### What you need to do
Exactly reproduce each of the entries shown below.

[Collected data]
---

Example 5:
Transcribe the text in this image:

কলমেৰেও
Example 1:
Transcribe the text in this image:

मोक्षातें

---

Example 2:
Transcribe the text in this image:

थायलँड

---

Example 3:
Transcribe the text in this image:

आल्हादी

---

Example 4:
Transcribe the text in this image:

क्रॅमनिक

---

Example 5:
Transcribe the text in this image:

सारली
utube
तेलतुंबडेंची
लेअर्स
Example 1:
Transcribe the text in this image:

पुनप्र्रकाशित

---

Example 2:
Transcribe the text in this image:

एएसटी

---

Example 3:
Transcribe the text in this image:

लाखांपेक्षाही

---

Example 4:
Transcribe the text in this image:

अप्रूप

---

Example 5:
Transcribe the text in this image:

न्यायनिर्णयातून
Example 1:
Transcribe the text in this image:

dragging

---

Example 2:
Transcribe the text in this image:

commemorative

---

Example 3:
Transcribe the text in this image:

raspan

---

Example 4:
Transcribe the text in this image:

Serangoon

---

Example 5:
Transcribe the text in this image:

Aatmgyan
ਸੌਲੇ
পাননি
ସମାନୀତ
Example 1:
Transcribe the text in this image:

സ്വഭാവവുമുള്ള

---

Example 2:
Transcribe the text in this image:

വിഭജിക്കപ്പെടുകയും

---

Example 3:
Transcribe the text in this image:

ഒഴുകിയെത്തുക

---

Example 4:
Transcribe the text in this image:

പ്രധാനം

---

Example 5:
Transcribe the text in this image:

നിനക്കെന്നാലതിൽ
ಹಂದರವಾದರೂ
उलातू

### Response to the exercise
---

Example 5:
Transcribe the text in this image:

কলমেৰেও
Example 1:
Transcribe the text in this image:

मोक्षातें

---

Example 2:
Transcribe the text in this image:

थायलँड

---

Example 3:
Transcribe the text in this image:

आल्हादी

---

Example 4:
Transcribe the text in this image:

क्रॅमनिक

---

Example 5:
Transcribe the text in this image:

सारली
utube
तेलतुंबडेंची
लेअर्स
Example 1:
Transcribe the text in this image:

पुनप्र्रकाशित

---

Example 2:
Transcribe the text in this image:

एएसटी

---

Example 3:
Transcribe the text in this image:

लाखांपेक्षाही

---

Example 4:
Transcribe the text in this image:

अप्रूप

---

Example 5:
Transcribe the text in this image:

न्यायनिर्णयातून
Example 1:
Transcribe the text in this image:

dragging

---

Example 2:
Transcribe the text in this image:

commemorative

---

Example 3:
Transcribe the text in this image:

raspan

---

Example 4:
Transcribe the text in this image:

Serangoon

---

Example 5:
Transcribe the text in this image:

Aatmgyan
ਸੌਲੇ
পাননি
ସମାନୀତ
Example 1:
Transcribe the text in this image:

സ്വഭാവവുമുള്ള

---

Example 2:
Transcribe the text in this image:

വിഭജിക്കപ്പെടുകയും

---

Example 3:
Transcribe the text in this image:

ഒഴുകിയെത്തുക

---

Example 4:
Transcribe the text in this image:

പ്രധാനം

---

Example 5:
Transcribe the text in this image:

നിനക്കെന്നാലതിൽ
ಹಂದರವಾದರೂ
उलातू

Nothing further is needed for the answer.